AIM OF THE EXERCISE:
Transcribe the text of every entry below, keeping each line, character and line break unchanged.

INFORMATION SHOWN:
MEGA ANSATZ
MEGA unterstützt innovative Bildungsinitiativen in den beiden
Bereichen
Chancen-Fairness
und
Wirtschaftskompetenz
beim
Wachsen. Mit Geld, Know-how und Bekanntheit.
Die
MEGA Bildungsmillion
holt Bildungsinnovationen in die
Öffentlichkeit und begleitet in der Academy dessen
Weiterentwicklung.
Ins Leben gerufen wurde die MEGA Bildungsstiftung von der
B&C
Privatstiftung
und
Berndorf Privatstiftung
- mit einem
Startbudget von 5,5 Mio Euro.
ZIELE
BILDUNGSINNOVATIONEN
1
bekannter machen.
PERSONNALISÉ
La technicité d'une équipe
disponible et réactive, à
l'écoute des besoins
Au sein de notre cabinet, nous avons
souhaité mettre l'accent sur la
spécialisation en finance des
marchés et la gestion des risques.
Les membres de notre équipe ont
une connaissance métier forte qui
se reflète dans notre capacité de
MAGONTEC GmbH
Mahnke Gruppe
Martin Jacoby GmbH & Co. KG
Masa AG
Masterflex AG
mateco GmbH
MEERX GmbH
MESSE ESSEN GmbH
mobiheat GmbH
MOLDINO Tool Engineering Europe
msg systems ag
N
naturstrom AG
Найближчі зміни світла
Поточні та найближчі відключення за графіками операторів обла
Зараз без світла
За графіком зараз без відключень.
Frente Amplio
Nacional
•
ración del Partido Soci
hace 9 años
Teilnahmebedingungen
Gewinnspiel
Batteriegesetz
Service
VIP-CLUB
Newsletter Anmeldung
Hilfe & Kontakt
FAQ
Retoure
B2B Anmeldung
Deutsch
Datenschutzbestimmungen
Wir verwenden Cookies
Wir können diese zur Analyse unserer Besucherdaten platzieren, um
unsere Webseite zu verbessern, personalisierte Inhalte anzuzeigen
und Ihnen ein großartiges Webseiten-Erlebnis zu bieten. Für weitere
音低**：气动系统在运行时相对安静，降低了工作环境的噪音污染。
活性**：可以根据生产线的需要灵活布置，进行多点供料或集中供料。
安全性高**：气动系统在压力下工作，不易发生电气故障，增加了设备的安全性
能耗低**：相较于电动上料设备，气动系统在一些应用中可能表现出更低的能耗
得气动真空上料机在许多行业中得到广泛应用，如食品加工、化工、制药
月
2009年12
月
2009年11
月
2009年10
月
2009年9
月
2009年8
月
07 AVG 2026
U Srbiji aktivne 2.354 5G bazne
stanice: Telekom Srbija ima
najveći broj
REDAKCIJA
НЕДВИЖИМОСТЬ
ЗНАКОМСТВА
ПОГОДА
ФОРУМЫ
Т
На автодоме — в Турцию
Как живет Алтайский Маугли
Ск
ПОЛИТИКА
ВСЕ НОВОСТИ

RESULT OF THIS TASK:
MEGA ANSATZ
MEGA unterstützt innovative Bildungsinitiativen in den beiden
Bereichen
Chancen-Fairness
und
Wirtschaftskompetenz
beim
Wachsen. Mit Geld, Know-how und Bekanntheit.
Die
MEGA Bildungsmillion
holt Bildungsinnovationen in die
Öffentlichkeit und begleitet in der Academy dessen
Weiterentwicklung.
Ins Leben gerufen wurde die MEGA Bildungsstiftung von der
B&C
Privatstiftung
und
Berndorf Privatstiftung
- mit einem
Startbudget von 5,5 Mio Euro.
ZIELE
BILDUNGSINNOVATIONEN
1
bekannter machen.
PERSONNALISÉ
La technicité d'une équipe
disponible et réactive, à
l'écoute des besoins
Au sein de notre cabinet, nous avons
souhaité mettre l'accent sur la
spécialisation en finance des
marchés et la gestion des risques.
Les membres de notre équipe ont
une connaissance métier forte qui
se reflète dans notre capacité de
MAGONTEC GmbH
Mahnke Gruppe
Martin Jacoby GmbH & Co. KG
Masa AG
Masterflex AG
mateco GmbH
MEERX GmbH
MESSE ESSEN GmbH
mobiheat GmbH
MOLDINO Tool Engineering Europe
msg systems ag
N
naturstrom AG
Найближчі зміни світла
Поточні та найближчі відключення за графіками операторів обла
Зараз без світла
За графіком зараз без відключень.
Frente Amplio
Nacional
•
ración del Partido Soci
hace 9 años
Teilnahmebedingungen
Gewinnspiel
Batteriegesetz
Service
VIP-CLUB
Newsletter Anmeldung
Hilfe & Kontakt
FAQ
Retoure
B2B Anmeldung
Deutsch
Datenschutzbestimmungen
Wir verwenden Cookies
Wir können diese zur Analyse unserer Besucherdaten platzieren, um
unsere Webseite zu verbessern, personalisierte Inhalte anzuzeigen
und Ihnen ein großartiges Webseiten-Erlebnis zu bieten. Für weitere
音低**：气动系统在运行时相对安静，降低了工作环境的噪音污染。
活性**：可以根据生产线的需要灵活布置，进行多点供料或集中供料。
安全性高**：气动系统在压力下工作，不易发生电气故障，增加了设备的安全性
能耗低**：相较于电动上料设备，气动系统在一些应用中可能表现出更低的能耗
得气动真空上料机在许多行业中得到广泛应用，如食品加工、化工、制药
月
2009年12
月
2009年11
月
2009年10
月
2009年9
月
2009年8
月
07 AVG 2026
U Srbiji aktivne 2.354 5G bazne
stanice: Telekom Srbija ima
najveći broj
REDAKCIJA
НЕДВИЖИМОСТЬ
ЗНАКОМСТВА
ПОГОДА
ФОРУМЫ
Т
На автодоме — в Турцию
Как живет Алтайский Маугли
Ск
ПОЛИТИКА
ВСЕ НОВОСТИ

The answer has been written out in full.